- Task instructions:
Return every one of the lines below verbatim, in the same order.
○ ○ ○ ○ ○
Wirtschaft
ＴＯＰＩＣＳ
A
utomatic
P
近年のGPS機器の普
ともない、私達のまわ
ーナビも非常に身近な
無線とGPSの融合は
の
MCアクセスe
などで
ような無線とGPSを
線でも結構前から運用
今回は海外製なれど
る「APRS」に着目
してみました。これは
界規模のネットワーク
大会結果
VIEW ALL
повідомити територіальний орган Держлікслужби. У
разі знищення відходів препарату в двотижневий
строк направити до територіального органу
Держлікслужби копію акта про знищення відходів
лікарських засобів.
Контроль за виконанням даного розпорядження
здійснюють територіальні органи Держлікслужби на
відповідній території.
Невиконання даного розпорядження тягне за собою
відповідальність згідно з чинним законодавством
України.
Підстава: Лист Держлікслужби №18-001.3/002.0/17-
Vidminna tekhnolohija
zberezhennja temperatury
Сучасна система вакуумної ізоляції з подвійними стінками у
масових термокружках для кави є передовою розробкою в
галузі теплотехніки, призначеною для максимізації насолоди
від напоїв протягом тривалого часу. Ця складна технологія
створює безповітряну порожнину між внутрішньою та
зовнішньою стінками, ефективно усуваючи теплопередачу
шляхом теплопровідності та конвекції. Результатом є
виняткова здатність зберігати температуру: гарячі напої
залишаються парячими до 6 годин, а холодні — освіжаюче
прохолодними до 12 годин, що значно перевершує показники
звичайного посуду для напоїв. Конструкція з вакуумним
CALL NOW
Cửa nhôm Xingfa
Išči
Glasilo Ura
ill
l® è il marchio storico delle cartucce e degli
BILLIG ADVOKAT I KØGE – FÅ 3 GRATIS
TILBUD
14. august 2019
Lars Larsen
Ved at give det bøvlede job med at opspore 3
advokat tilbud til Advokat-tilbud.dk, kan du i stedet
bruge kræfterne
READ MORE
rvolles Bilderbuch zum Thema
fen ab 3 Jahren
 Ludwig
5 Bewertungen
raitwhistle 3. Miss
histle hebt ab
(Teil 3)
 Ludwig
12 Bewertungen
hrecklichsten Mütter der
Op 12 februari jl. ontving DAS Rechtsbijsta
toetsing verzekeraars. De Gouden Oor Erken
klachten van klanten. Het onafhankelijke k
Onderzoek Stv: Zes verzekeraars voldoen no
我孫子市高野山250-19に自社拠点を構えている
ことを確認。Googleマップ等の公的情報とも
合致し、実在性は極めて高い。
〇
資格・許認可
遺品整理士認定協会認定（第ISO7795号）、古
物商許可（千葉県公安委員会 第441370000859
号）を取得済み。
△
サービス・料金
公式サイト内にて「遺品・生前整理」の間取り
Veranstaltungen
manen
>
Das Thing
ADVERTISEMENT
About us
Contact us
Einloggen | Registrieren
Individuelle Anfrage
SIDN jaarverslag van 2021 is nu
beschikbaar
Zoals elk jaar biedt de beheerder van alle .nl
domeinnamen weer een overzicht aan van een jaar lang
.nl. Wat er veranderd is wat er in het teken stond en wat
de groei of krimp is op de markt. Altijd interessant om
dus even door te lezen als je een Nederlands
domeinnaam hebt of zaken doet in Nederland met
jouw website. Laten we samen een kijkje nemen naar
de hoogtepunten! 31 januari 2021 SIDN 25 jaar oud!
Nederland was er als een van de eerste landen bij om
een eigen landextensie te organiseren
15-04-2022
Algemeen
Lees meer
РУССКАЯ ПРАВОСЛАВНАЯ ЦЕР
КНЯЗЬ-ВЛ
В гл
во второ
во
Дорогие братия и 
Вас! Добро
○ ○ ○ ○ ○
- Result of the task:
Wirtschaft
ＴＯＰＩＣＳ
A
utomatic
P
近年のGPS機器の普
ともない、私達のまわ
ーナビも非常に身近な
無線とGPSの融合は
の
MCアクセスe
などで
ような無線とGPSを
線でも結構前から運用
今回は海外製なれど
る「APRS」に着目
してみました。これは
界規模のネットワーク
大会結果
VIEW ALL
повідомити територіальний орган Держлікслужби. У
разі знищення відходів препарату в двотижневий
строк направити до територіального органу
Держлікслужби копію акта про знищення відходів
лікарських засобів.
Контроль за виконанням даного розпорядження
здійснюють територіальні органи Держлікслужби на
відповідній території.
Невиконання даного розпорядження тягне за собою
відповідальність згідно з чинним законодавством
України.
Підстава: Лист Держлікслужби №18-001.3/002.0/17-
Vidminna tekhnolohija
zberezhennja temperatury
Сучасна система вакуумної ізоляції з подвійними стінками у
масових термокружках для кави є передовою розробкою в
галузі теплотехніки, призначеною для максимізації насолоди
від напоїв протягом тривалого часу. Ця складна технологія
створює безповітряну порожнину між внутрішньою та
зовнішньою стінками, ефективно усуваючи теплопередачу
шляхом теплопровідності та конвекції. Результатом є
виняткова здатність зберігати температуру: гарячі напої
залишаються парячими до 6 годин, а холодні — освіжаюче
прохолодними до 12 годин, що значно перевершує показники
звичайного посуду для напоїв. Конструкція з вакуумним
CALL NOW
Cửa nhôm Xingfa
Išči
Glasilo Ura
ill
l® è il marchio storico delle cartucce e degli
BILLIG ADVOKAT I KØGE – FÅ 3 GRATIS
TILBUD
14. august 2019
Lars Larsen
Ved at give det bøvlede job med at opspore 3
advokat tilbud til Advokat-tilbud.dk, kan du i stedet
bruge kræfterne
READ MORE
rvolles Bilderbuch zum Thema
fen ab 3 Jahren
 Ludwig
5 Bewertungen
raitwhistle 3. Miss
histle hebt ab
(Teil 3)
 Ludwig
12 Bewertungen
hrecklichsten Mütter der
Op 12 februari jl. ontving DAS Rechtsbijsta
toetsing verzekeraars. De Gouden Oor Erken
klachten van klanten. Het onafhankelijke k
Onderzoek Stv: Zes verzekeraars voldoen no
我孫子市高野山250-19に自社拠点を構えている
ことを確認。Googleマップ等の公的情報とも
合致し、実在性は極めて高い。
〇
資格・許認可
遺品整理士認定協会認定（第ISO7795号）、古
物商許可（千葉県公安委員会 第441370000859
号）を取得済み。
△
サービス・料金
公式サイト内にて「遺品・生前整理」の間取り
Veranstaltungen
manen
>
Das Thing
ADVERTISEMENT
About us
Contact us
Einloggen | Registrieren
Individuelle Anfrage
SIDN jaarverslag van 2021 is nu
beschikbaar
Zoals elk jaar biedt de beheerder van alle .nl
domeinnamen weer een overzicht aan van een jaar lang
.nl. Wat er veranderd is wat er in het teken stond en wat
de groei of krimp is op de markt. Altijd interessant om
dus even door te lezen als je een Nederlands
domeinnaam hebt of zaken doet in Nederland met
jouw website. Laten we samen een kijkje nemen naar
de hoogtepunten! 31 januari 2021 SIDN 25 jaar oud!
Nederland was er als een van de eerste landen bij om
een eigen landextensie te organiseren
15-04-2022
Algemeen
Lees meer
РУССКАЯ ПРАВОСЛАВНАЯ ЦЕР
КНЯЗЬ-ВЛ
В гл
во второ
во
Дорогие братия и 
Вас! Добро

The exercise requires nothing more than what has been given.